--- Begin INFORMATION PROVIDED ---
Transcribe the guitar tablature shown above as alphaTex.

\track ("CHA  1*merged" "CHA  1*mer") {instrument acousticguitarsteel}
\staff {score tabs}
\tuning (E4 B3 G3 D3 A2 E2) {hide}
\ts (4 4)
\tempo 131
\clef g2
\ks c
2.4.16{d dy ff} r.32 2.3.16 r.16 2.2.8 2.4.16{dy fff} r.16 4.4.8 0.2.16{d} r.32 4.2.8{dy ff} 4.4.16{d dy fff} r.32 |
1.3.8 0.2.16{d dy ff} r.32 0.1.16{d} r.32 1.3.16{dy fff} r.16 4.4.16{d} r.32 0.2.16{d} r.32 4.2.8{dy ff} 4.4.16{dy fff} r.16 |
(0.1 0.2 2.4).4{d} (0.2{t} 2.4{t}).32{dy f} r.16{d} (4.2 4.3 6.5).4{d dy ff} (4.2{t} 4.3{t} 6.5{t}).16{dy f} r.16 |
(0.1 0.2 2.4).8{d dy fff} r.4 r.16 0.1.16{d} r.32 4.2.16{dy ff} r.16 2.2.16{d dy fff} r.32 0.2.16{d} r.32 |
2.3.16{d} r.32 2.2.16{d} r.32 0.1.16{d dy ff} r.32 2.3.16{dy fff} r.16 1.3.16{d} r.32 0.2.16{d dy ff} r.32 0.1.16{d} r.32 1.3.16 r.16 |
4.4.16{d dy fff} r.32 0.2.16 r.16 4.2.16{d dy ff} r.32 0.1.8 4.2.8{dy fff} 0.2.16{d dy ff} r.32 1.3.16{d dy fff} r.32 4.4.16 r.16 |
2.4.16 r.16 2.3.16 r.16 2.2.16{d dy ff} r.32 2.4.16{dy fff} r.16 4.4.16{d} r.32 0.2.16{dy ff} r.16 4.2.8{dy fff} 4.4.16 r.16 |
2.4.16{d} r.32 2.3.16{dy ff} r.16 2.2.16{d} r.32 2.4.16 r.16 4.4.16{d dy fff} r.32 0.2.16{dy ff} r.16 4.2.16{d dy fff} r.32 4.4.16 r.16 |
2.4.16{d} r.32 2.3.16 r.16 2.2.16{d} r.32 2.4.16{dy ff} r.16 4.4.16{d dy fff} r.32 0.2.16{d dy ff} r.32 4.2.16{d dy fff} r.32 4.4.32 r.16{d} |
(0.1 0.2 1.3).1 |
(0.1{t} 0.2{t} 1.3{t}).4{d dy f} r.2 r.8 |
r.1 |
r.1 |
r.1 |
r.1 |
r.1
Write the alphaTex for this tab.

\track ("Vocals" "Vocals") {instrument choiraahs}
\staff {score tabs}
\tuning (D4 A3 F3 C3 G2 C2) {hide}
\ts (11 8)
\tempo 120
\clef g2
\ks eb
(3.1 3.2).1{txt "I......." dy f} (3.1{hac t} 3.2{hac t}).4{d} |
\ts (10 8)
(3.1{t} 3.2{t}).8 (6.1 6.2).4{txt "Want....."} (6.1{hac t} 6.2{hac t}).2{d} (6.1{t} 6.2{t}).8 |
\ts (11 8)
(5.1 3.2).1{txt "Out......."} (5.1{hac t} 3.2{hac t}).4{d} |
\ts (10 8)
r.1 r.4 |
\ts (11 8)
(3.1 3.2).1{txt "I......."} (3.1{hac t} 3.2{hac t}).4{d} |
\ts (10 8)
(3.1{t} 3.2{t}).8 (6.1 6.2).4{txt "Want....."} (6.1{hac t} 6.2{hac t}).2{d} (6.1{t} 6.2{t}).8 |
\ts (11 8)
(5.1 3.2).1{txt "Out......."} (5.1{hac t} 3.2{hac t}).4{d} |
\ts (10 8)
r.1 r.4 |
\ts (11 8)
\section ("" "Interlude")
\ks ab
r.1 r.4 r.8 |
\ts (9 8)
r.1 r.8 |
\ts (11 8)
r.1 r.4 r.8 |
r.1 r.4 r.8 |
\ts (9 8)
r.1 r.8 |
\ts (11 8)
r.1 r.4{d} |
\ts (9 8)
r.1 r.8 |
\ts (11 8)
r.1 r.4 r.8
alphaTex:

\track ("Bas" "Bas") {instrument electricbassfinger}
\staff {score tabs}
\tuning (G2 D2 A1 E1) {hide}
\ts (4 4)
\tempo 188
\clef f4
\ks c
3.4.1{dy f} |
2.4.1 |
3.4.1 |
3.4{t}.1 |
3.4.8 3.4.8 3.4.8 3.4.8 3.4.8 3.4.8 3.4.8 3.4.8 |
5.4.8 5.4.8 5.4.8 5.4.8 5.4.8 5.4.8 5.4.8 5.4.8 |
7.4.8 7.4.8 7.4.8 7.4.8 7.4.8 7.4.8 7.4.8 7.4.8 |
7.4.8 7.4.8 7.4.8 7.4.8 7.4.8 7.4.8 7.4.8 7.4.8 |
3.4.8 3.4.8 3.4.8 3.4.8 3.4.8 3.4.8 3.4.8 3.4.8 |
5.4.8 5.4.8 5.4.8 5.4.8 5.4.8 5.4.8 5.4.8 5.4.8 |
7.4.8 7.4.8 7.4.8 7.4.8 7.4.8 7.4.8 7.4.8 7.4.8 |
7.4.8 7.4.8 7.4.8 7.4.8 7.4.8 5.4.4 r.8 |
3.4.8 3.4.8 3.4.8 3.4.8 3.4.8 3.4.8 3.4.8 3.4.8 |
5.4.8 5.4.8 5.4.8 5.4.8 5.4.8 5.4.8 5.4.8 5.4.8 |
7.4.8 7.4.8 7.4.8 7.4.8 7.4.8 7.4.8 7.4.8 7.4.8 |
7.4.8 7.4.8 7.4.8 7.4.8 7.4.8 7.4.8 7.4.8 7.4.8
--- End INFORMATION PROVIDED ---
**EXERCISE REQUIREMENTS:** Return each line from the entries above that contains the string "hide". Case counts.

**FINAL RESULT:**
\tuning (E4 B3 G3 D3 A2 E2) {hide}
\tuning (D4 A3 F3 C3 G2 C2) {hide}
\tuning (G2 D2 A1 E1) {hide}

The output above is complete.